Soal Latihan: Salin bagian berita tentang kasus di Luwu Timur tanpa perubahan apa pun. Mulailah dari kata-kata yang memuat "Terkini.id, Makassar –" dan berhentilah setelah "Timur (Lutim), Sulsel.".

Teks yang Ditampilkan:
Terkini.id, Makassar – Lembaga Bantuan Hukum (LBH) Makassar meminta Polri melanjutkan kasus dugaan pencabulan terhadap tiga orang anak di Kabupaten Luwu Timur (Lutim), Sulsel.
Apalagi Surat Penetapan Penghentian Penyidikan (SP3) yang diterbitkan polisi setempat dinilai banyak kejanggalan.
Menurut Ketua Divisi Perempuan Anak dan Disabilitas LBH Makassar Resky Pratiwi, dalam proses penanganan perkara ini, polisi terkesan terburu-buru dan mengabaikan bukti petunjuk.
Sejumlah bukti pendukung atau bukti petunjuk dalam kasus ini kata Resky telah diserahkan LBH Makassar pada penyidik.
Sebagai contoh, penyidik mengaku tak menemukan tanda-tanda kekerasan pada alat vital korban sehingga menjadi salah satu dasar penyidik tidak lagi melanjutkan kasus ini.
“Semua proses itu berlangsung sangat cepat jadi kami menganggap kalau misalnya penyidik atau polisi menyatakan bahwa tidak cukup bukti yang ada, yah karena memang sangat cepat dan tidak digali baik-baik,” ujar Resky.

Materi yang Diambil:

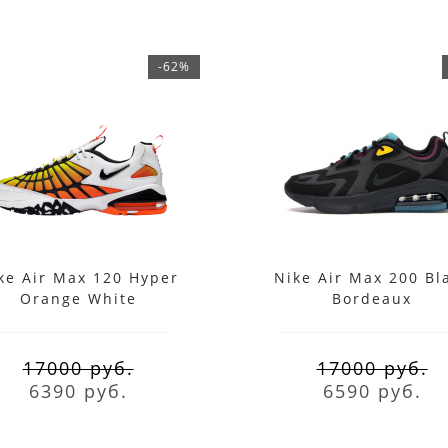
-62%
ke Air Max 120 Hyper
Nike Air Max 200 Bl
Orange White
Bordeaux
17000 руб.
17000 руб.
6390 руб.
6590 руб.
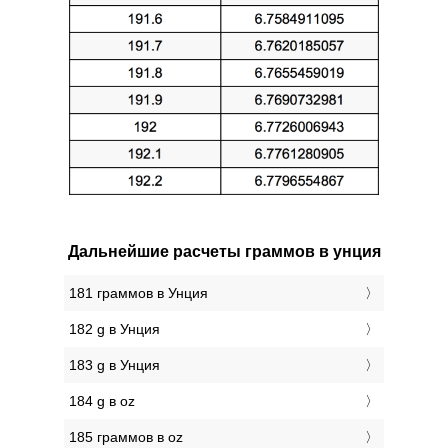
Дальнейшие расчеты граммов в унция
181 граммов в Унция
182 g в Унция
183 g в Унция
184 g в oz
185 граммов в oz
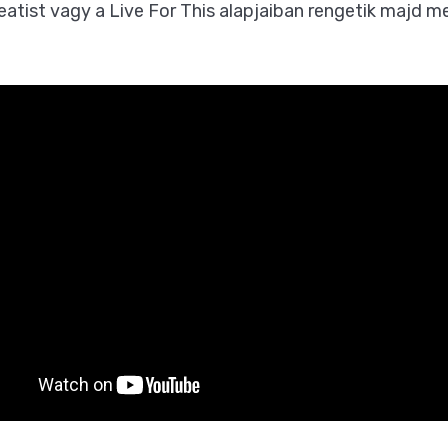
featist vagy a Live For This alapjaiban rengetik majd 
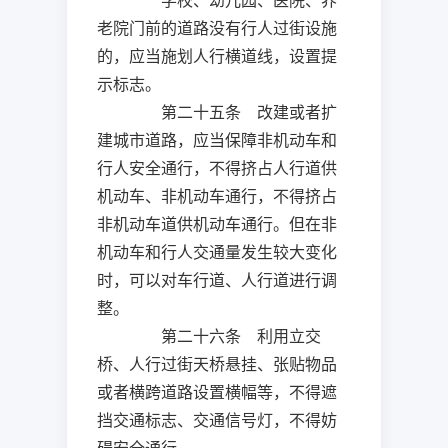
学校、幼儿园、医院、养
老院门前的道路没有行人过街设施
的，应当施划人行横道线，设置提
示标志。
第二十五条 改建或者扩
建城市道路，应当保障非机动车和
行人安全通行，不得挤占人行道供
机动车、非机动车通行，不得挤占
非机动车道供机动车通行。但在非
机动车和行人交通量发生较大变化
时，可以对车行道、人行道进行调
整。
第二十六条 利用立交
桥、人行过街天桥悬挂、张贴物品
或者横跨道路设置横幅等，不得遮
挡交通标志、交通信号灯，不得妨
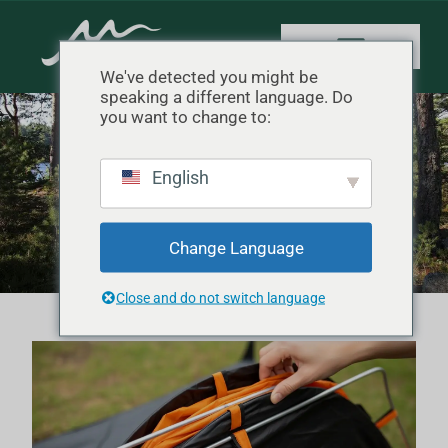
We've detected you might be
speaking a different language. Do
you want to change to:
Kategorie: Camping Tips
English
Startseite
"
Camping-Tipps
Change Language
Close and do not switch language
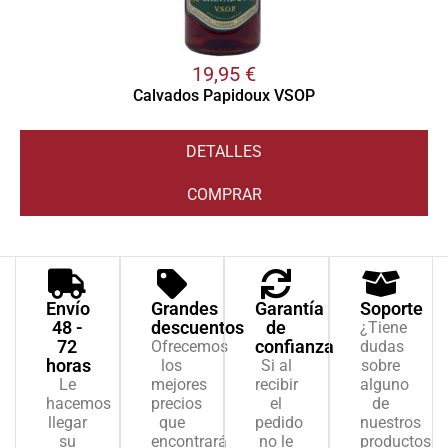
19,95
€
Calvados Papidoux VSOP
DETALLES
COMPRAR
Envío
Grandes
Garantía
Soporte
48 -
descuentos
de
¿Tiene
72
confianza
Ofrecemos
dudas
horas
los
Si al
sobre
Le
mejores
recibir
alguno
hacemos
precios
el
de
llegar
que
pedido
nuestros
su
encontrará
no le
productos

Jawaban Tugas:
Terkini.id, Makassar – Lembaga Bantuan Hukum (LBH) Makassar meminta Polri melanjutkan kasus dugaan pencabulan terhadap tiga orang anak di Kabupaten Luwu Timur (Lutim), Sulsel.